### Tasks
1. In the blog excerpt, how old is Federer said to be?
2. List the subjects covered in the first Skype lesson described in the blog excerpt.
3. From the blog excerpt, output the part that opens with the words containing "Good news: I’ve" and closes with "our scheduled end.".

I haven’t watched that much of the Australian Open (it’s just not as important to me as it once was) but I did see this morning’s five-set semi-final between Federer and Wawrinka. I must be in a fairly small minority of people who wanted Wawrinka to win. Yes, Federer is one of the best players ever (arguably the best ever), and the way he’s managed to come back at the age of 35 and play such sublime tennis is quite remarkable, but the constant fawning over him gets to me. If Nadal beats Dimitrov tomorrow to make the final, I’ll be wanting him to win, and I expect I’ll be in the minority again. The prospect of a final between Nadal and Federer, to go with a Williams sisters final, has catapulted tennis to the front of the sports pages, and for that I’m grateful. A couple of stats that stood out for me: (1) three of the women’s semi-finalists were on the tour last century (Mirjana Lucic-Baroni made the semis of Wimbledon back in ’99) and (2) three of the men’s semi-finalists use a single-handed backhand.

I’ve been in Romania nearly four months and in my next post I’ll give my assessment of how I think it’s gone so far.

 

Delayed delivery

I wrote this on Saturday morning but didn’t have any way of posting it. I’m now back in business internet-wise, and not before time: I’ve got a Skype lesson later this evening. Losing my internet access, and potentially my ability to work, put a damper on my weekend.

Good news: I’ve got some more students, including a woman currently living in Austria who wants six hours of Skype lessons per week. Bad news: I no longer have an internet connection in my apartment, so those Skype lessons will be a bit tricky to arrange.

I gave my first Skype lesson on Friday, scheduled for two hours. We covered grammar, vocabulary and pronunciation, and she wasn’t at all shy when it came to asking questions. It was intense, it was fun. Or at least it was until my computer crashed ten minutes before our scheduled end.

### Supplied material
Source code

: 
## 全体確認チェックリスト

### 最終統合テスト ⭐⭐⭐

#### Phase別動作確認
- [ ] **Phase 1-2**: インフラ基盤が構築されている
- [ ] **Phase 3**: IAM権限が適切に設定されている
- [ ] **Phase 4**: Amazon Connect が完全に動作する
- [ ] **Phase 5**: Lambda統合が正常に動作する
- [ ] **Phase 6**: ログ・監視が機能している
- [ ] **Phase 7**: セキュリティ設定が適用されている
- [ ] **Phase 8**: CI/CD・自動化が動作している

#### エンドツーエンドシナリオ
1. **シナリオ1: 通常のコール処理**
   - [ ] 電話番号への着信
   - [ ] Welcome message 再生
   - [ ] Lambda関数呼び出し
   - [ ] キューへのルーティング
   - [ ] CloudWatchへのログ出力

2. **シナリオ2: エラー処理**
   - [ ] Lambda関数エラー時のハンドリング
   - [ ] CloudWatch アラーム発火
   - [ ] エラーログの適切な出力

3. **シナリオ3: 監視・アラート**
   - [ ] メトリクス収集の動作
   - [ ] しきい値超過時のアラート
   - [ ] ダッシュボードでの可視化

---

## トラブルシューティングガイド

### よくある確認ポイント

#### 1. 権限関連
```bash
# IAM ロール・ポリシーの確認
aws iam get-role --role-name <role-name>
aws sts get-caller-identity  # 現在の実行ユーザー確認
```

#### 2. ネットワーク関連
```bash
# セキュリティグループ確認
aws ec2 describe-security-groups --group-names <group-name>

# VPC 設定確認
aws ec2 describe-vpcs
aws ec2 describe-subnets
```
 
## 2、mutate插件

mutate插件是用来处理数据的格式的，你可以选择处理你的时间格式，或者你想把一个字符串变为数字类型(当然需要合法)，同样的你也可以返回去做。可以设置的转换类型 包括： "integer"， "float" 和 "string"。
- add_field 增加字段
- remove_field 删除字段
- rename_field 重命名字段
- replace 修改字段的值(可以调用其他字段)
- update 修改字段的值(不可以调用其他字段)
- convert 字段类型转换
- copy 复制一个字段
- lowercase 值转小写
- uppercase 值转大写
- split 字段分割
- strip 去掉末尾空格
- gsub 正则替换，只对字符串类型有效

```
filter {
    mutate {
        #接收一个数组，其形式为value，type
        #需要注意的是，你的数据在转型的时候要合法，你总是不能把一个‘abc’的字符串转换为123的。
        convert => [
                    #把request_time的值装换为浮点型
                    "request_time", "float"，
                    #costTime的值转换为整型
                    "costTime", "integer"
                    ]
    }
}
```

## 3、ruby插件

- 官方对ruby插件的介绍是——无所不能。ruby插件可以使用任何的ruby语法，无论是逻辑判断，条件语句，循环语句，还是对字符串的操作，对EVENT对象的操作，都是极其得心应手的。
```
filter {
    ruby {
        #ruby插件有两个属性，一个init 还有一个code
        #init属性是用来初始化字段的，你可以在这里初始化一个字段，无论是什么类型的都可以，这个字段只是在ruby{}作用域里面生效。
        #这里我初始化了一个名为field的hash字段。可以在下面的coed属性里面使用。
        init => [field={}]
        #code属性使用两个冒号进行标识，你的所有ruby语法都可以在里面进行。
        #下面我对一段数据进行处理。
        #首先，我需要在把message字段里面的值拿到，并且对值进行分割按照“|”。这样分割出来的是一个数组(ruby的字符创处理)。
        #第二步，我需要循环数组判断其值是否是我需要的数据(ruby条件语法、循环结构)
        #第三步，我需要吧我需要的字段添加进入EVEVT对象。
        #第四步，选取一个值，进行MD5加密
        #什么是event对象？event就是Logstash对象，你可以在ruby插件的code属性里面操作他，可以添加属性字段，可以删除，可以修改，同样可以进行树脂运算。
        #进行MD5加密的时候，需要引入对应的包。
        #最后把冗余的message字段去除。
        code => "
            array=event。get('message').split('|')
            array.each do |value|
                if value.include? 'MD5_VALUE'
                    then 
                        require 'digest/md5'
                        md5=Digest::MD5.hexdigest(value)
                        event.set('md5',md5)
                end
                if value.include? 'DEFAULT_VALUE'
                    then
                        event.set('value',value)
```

### Answers to the problems
1. 35

2. Grammar, vocabulary, pronunciation

3.
Good news: I’ve got some more students, including a woman currently living in Austria who wants six hours of Skype lessons per week. Bad news: I no longer have an internet connection in my apartment, so those Skype lessons will be a bit tricky to arrange.

I gave my first Skype lesson on Friday, scheduled for two hours. We covered grammar, vocabulary and pronunciation, and she wasn’t at all shy when it came to asking questions. It was intense, it was fun. Or at least it was until my computer crashed ten minutes before our scheduled end.